INFORMATION SUPPLIED Start Marker

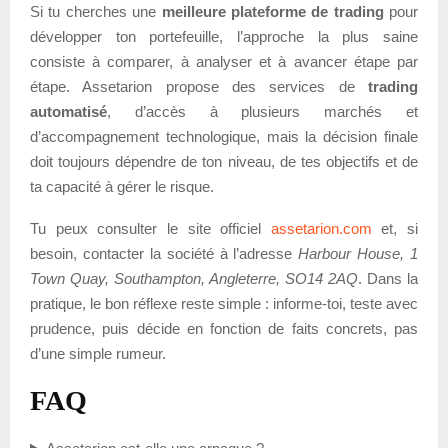
Si tu cherches une
meilleure plateforme de trading
pour
développer ton portefeuille, l’approche la plus saine
consiste à comparer, à analyser et à avancer étape par
étape. Assetarion propose des services de
trading
automatisé
, d’accès à plusieurs marchés et
d’accompagnement technologique, mais la décision finale
doit toujours dépendre de ton niveau, de tes objectifs et de
ta capacité à gérer le risque.
Tu peux consulter le site officiel
assetarion.com
et, si
besoin, contacter la société à l’adresse
Harbour House, 1
Town Quay, Southampton, Angleterre, SO14 2AQ
. Dans la
pratique, le bon réflexe reste simple : informe-toi, teste avec
prudence, puis décide en fonction de faits concrets, pas
d’une simple rumeur.
FAQ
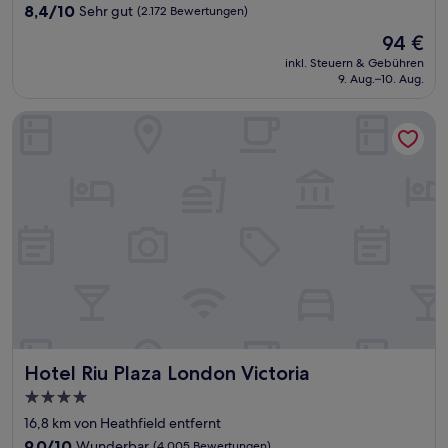
Unterkunft
8.4
8,4/10
Sehr gut
(2.172 Bewertungen)
von
Der
94 €
10,
Preis
Sehr
inkl. Steuern & Gebühren
beträgt
9. Aug.–10. Aug.
gut,
94 €
(2.172
Bewertungen)
Hotel Riu Plaza London Victoria
Hotel Riu Plaza London Victoria
Hotel Riu Plaza London Victoria
4.0-
Sterne-
16,8 km von Heathfield entfernt
Unterkunft
9.0
9,0/10
Wunderbar
(4.005 Bewertungen)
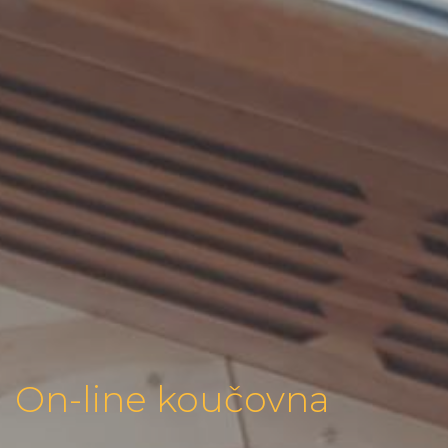
On-line koučovna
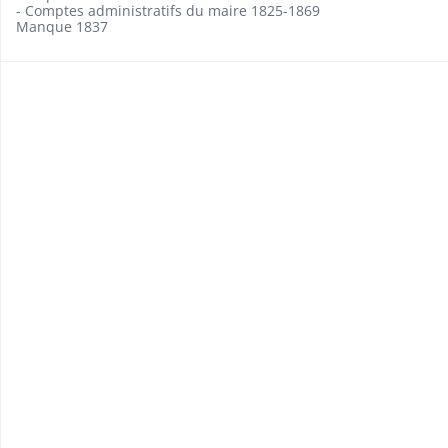
- Comptes administratifs du maire 1825-1869
Manque 1837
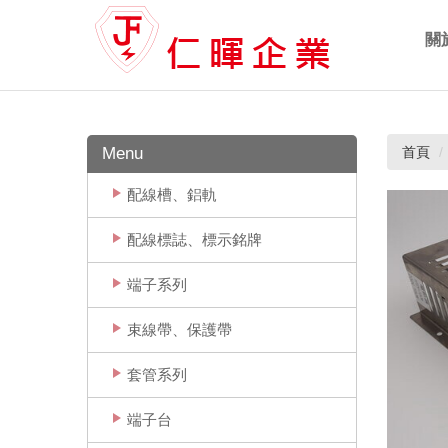
關
Ab
Menu
首頁
配線槽、鋁軌
配線標誌、標示銘牌
端子系列
束線帶、保護帶
套管系列
端子台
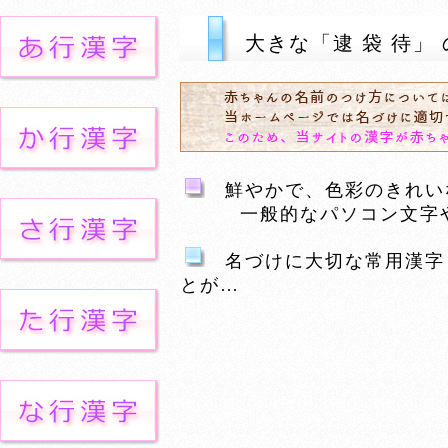
大きな「逮 袋 待」
鮮やかで、色彩のきれい
一般的なパソコン文字や習
名づけに大切な常用漢字
とが…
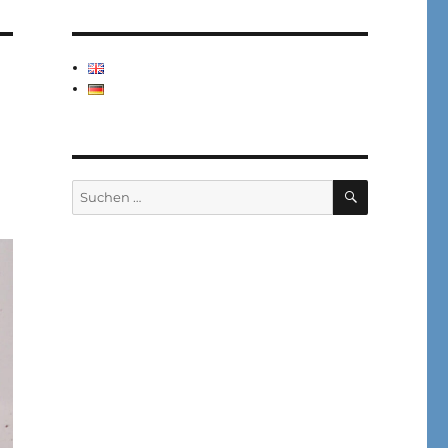
SUCHEN
Suchen
nach:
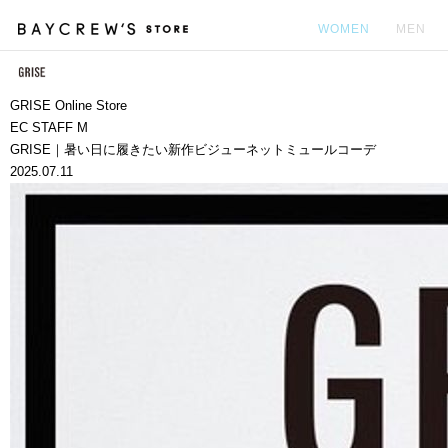
WOMEN
MEN
カ
GRISE Online Store
EC STAFF M
GRISE｜暑い日に履きたい新作ビジューネットミュールコーデ
2025.07.11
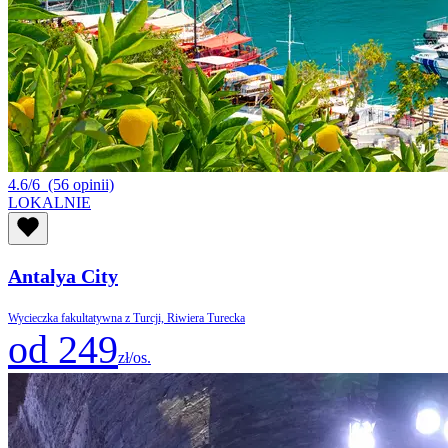
4.6/6
(56 opinii)
LOKALNIE
Antalya City
Wycieczka fakultatywna z Turcji, Riwiera Turecka
od 249
zł/os.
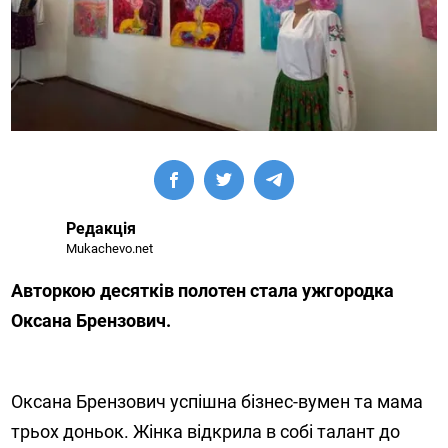
Редакція
Mukachevo.net
Авторкою десятків полотен стала ужгородка
Оксана Брензович.
Оксана Брензович успішна бізнес-вумен та мама
трьох доньок. Жінка відкрила в собі талант до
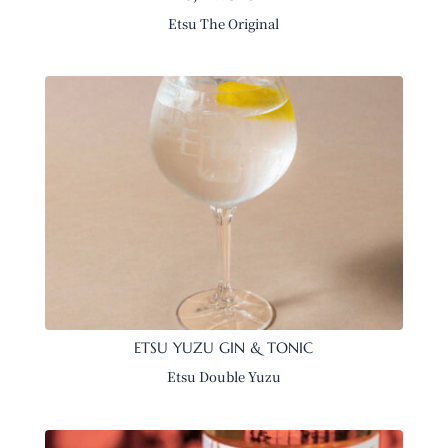
Etsu The Original
ETSU YUZU GIN & TONIC
Etsu Double Yuzu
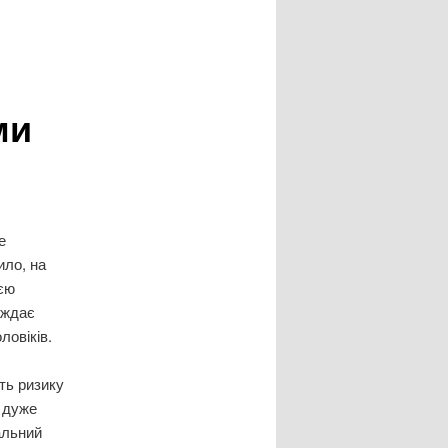
ми
е
ило, на
ією
аждає
ловіків.
ть ризику
і дуже
альний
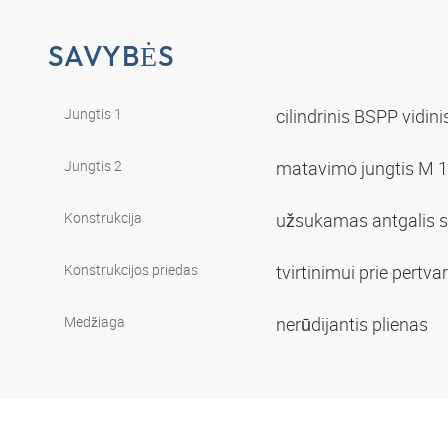
SAVYBĖS
Jungtis 1
cilindrinis BSPP vidini
Jungtis 2
matavimo jungtis M 1
Konstrukcija
užsukamas antgalis 
Konstrukcijos priedas
tvirtinimui prie pertv
Medžiaga
nerūdijantis plienas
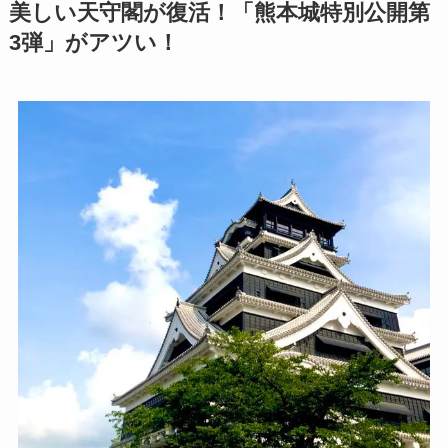
美しい天守閣が復活！「熊本城特別公開第
3弾」がアツい！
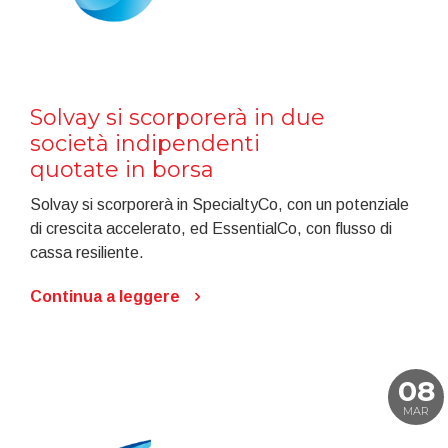
Solvay si scorporerà in due
società indipendenti
quotate in borsa
Solvay si scorporerà in SpecialtyCo, con un potenziale
di crescita accelerato, ed EssentialCo, con flusso di
cassa resiliente.
Continua a leggere
08
MAR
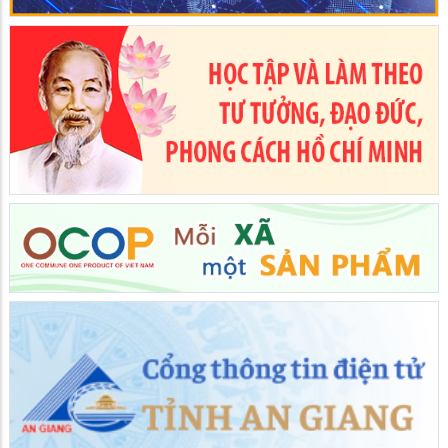
Trường THCS Mai Thị Hồng Hạnh tổng kết năm học 2025 –
2026
30/05/2026
Trường THPT Giồng Riềng tổng kết năm học 2025 – 2026 và
tri ân, trưởng thành học sinh lớp 12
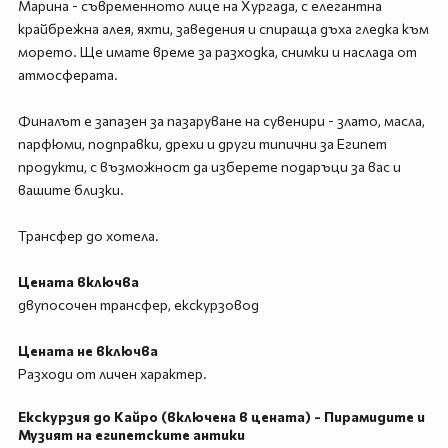
Марина - съвременното лице на Хургада, с елегантна
крайбрежна алея, яхти, заведения и спираща дъха гледка към
морето. Ще имате време за разходка, снимки и наслада от
атмосферата.
Финалът е запазен за пазаруване на сувенири - злато, масла,
парфюми, подправки, дрехи и други типични за Египет
продукти, с възможност да изберете подаръци за вас и
вашите близки.
Трансфер до хотела.
Цената включва
двупосочен трансфер, екскурзовод
Цената не включва
Разходи от личен характер.
Екскурзия до Кайро (включена в цената) - Пирамидите и
Музият на египетските антики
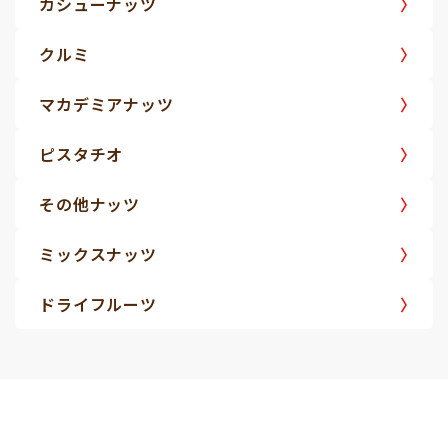
カシューナッツ
クルミ
マカデミアナッツ
ピスタチオ
その他ナッツ
ミックスナッツ
ドライフルーツ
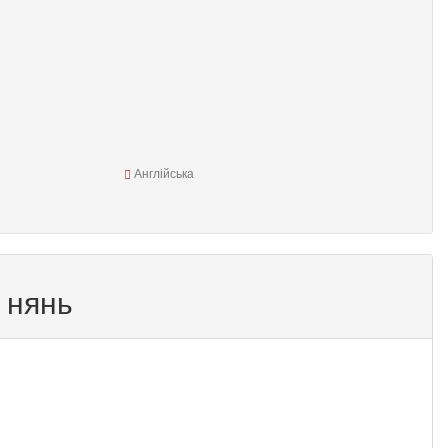
Англійська
 нянь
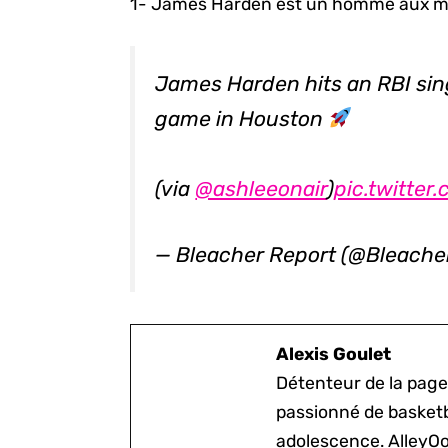
1- James Harden est un homme aux mul
James Harden hits an RBI sing
game in Houston
(via
@ashleeonair
)
pic.twitte
— Bleacher Report (@Bleache
Alexis Goulet
Détenteur de la page
passionné de basketb
adolescence. AlleyOo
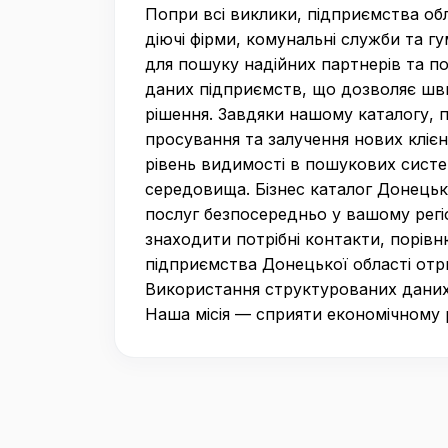
Попри всі виклики, підприємства об
діючі фірми, комунальні служби та гу
для пошуку надійних партнерів та по
даних підприємств, що дозволяє шви
рішення. Завдяки нашому каталогу, 
просування та залучення нових кліє
рівень видимості в пошукових систе
середовища. Бізнес каталог Донецьк
послуг безпосередньо у вашому регі
знаходити потрібні контакти, порівн
підприємства Донецької області отр
Використання структурованих даних
Наша місія — сприяти економічному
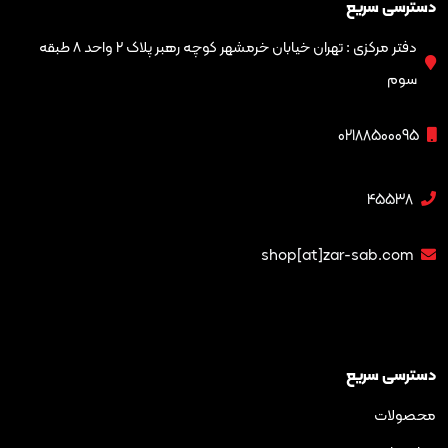
ریع
دفتر مرکزی : تهران خیابان خرمشهر کوچه رهبر پلاک ۲ واحد ۸ طبقه
02188
4
shop[at]zar-sa
ریع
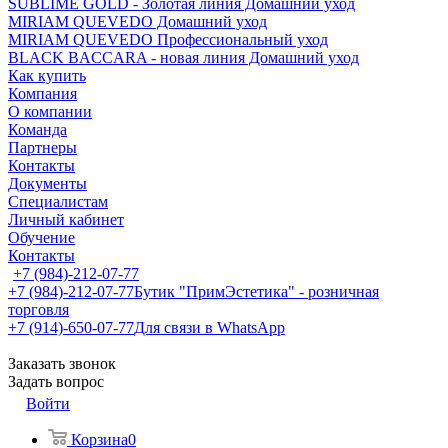
SUBLIME GOLD - Золотая линия Домашний уход
MIRIAM QUEVEDO Домашний уход
MIRIAM QUEVEDO Профессиональный уход
BLACK BACCARA - новая линия Домашний уход
Как купить
Компания
О компании
Команда
Партнеры
Контакты
Документы
Специалистам
Личный кабинет
Обучение
Контакты
+7 (984)-212-07-77
+7 (984)-212-07-77
Бутик "ПримЭстетика" - розничная
торговля
+7 (914)-650-07-77
Для связи в WhatsApp
Заказать звонок
Задать вопрос
Войти
Корзина
0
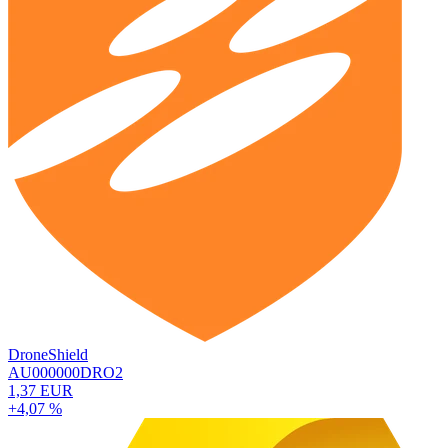
DroneShield
AU000000DRO2
1,37 EUR
+4,07 %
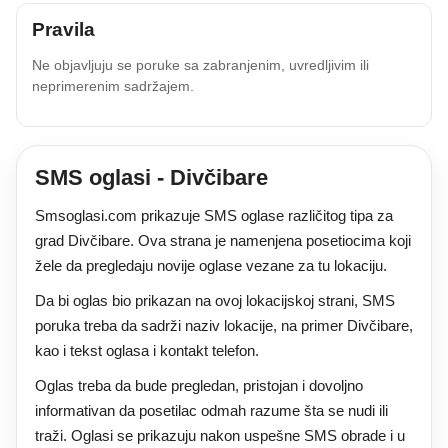
Pravila
Ne objavljuju se poruke sa zabranjenim, uvredljivim ili
neprimerenim sadržajem.
SMS oglasi - Divčibare
Smsoglasi.com prikazuje SMS oglase različitog tipa za
grad Divčibare. Ova strana je namenjena posetiocima koji
žele da pregledaju novije oglase vezane za tu lokaciju.
Da bi oglas bio prikazan na ovoj lokacijskoj strani, SMS
poruka treba da sadrži naziv lokacije, na primer Divčibare,
kao i tekst oglasa i kontakt telefon.
Oglas treba da bude pregledan, pristojan i dovoljno
informativan da posetilac odmah razume šta se nudi ili
traži. Oglasi se prikazuju nakon uspešne SMS obrade i u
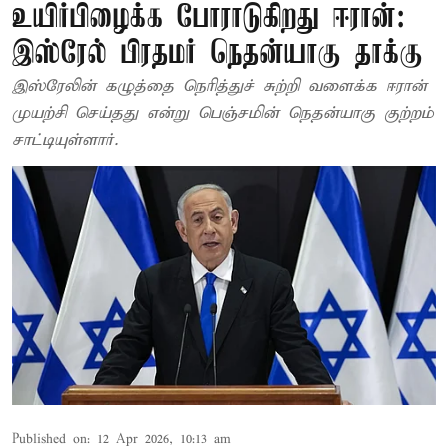
உயிர்பிழைக்க போராடுகிறது ஈரான்:
இஸ்ரேல் பிரதமர் நெதன்யாகு தாக்கு
இஸ்ரேலின் கழுத்தை நெரித்துச் சுற்றி வளைக்க ஈரான்
முயற்சி செய்தது என்று பெஞ்சமின் நெதன்யாகு குற்றம்
சாட்டியுள்ளார்.
Published on
:
12 Apr 2026, 10:13 am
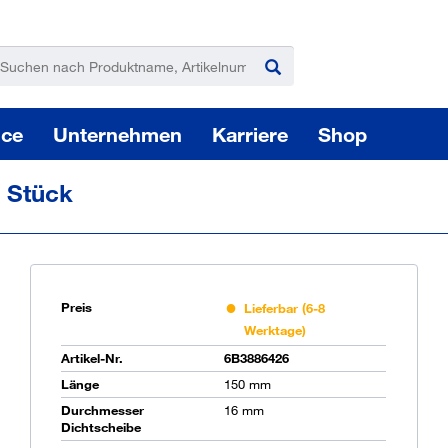
ice
Unternehmen
Karriere
Shop
 Stück
Preis
Lieferbar (6-8
Werktage)
Pas
Artikel-Nr.
6B3886426
Länge
150 mm
Durchmesser
16 mm
Sie
Dichtscheibe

INFORMATION SUPPLIED End Marker

WHAT THE EXERCISE ASKS: The result should be every line of the material that contains the word "treba", so copy those lines.

SOLUTION FOR THIS PROBLEM:
poruka treba da sadrži naziv lokacije, na primer Divčibare,
Oglas treba da bude pregledan, pristojan i dovoljno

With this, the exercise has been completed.